Yesterday Minot State University President David Fuller, who was “so furious his voice was shaking” according to the Minot Daily News, demanded that outgoing Chancellor Hamid Shirvani’s evaluation of him be expunged from his record.

He also expressed outrage that his evaluation would appear on a blog before he had a chance to review it, as did board member Terry Hjelmstad:

Board of higher education member Terry Hjelmstad, a retired public school administrator from Minot, said he was “appalled and offended” when he learned that the performance evaluations had been published on an Internet blog and called what Shirvani wrote in the negative evaluations both “immoral” and “vindictive.”

Board Vice President Kirsten Diedrich suggested that the reputation of the presidents had been damaged because the evaluations were posted online, which is just silly. The evaluations were always public record. They were going to be damaging because of what Shirvani wrote, not because they were disclosed tot he public:

Board of higher education president Duaine Espegard was at first reluctant to dismiss everything Shirvani had done with the evaluations. In his first motion, he suggested that new acting chancellor Skogen “finish the process” and then present the completed performance evaluations to the board.

“I don’t care if the acting chancellor rewrites (them) after he hears the other side,” said Espegard, but thought it was important for the university system to move on. He wanted to avoid further discussion of Shirvani’s tenure in office.

Kirsten Diederich, board vice president, said she couldn’t agree entirely with Espegard’s position, since the reputations of the university presidents has been damaged by the posting of the negative performance evaluations online.

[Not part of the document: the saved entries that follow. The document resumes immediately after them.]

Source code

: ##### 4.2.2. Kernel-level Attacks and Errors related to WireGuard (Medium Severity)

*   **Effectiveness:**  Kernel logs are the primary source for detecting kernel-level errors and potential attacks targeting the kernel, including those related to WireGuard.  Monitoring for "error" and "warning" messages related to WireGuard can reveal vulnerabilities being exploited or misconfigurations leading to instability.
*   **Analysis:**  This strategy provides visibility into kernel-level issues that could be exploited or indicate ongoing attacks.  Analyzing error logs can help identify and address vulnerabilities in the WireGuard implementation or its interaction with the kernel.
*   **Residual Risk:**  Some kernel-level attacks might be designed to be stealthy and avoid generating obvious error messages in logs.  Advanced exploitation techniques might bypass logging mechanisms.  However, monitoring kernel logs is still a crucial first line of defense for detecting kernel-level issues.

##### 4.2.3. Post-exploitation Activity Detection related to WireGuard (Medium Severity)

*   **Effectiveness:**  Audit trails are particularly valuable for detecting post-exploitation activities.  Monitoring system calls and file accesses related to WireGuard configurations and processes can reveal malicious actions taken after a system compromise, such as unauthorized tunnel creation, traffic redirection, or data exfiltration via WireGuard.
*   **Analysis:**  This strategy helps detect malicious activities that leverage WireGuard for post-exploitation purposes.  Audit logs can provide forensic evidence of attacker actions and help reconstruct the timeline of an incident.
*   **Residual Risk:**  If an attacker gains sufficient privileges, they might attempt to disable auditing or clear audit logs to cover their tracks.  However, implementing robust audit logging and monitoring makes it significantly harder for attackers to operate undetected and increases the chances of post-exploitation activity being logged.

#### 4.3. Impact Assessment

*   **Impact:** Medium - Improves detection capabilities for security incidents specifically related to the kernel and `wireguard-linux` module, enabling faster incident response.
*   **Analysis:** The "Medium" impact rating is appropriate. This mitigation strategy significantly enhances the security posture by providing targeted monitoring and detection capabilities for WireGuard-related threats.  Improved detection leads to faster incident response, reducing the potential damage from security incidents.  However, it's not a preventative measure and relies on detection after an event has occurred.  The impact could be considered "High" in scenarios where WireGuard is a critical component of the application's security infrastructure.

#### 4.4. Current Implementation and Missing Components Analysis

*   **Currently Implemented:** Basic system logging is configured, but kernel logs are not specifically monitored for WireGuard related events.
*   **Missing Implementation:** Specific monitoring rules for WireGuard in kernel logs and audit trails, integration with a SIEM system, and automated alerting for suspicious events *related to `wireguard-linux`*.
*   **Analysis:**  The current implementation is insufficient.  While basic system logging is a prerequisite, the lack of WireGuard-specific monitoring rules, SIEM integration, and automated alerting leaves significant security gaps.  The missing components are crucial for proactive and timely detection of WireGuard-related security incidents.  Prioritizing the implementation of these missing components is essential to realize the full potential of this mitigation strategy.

I wonder if they would have been as outraged if the evaluations had appeared, say, in a newspaper?

What may be more scandalous than Chancellor Shirvani’s evaluations is the SBHE’s willingness to capitulate to the university presidents who don’t like their evaluations. The board invalidated Shirvani’s evaluations, and ordered incoming interim Chancellor Larry Skogen (the presidents also got one of their own put in charge) to write new ones.

There was a small ray of hope in board member Grant Shaft said he hoped that Skogen would at least pay attention to some of Shirvani’s criticisms and warned that past evaluations were worthless because they didn’t highlight any problems:

Board member Grant Shaft, an attorney from Grand Forks, voted in favor of the motion, but said he saw some value in the draft evaluations Shirvani had conducted. He said there are salient points in the drafts as to how individual presidents are meeting the goals set by the board of higher education. He said he hopes Skogen’s evaluations will address those points. Past evaluations prior to this year were not terribly useful to the board, said Shaft, since they did little more than say “all is well” and recommend a salary increase for the presidents.”

That last quote illustrates perfectly why Shirvani was such a problem in the university system. Rather than rubber-stamping “all is well” propaganda out of the university system, he wanted to highlight problems and hold leaders in the system accountable.

What I’m afraid of now is that the “healing” new Chancellor Larry Skogen is talking about is a return to the bad old days of prioritizing the egos of these pampered university elite over fixing very real problems in the university system.

The presidents didn’t like their chancellor, so they got a new chancellor. They didn’t like their evaluations, so they’re getting new evaluations.

The lunatics are running the asylum.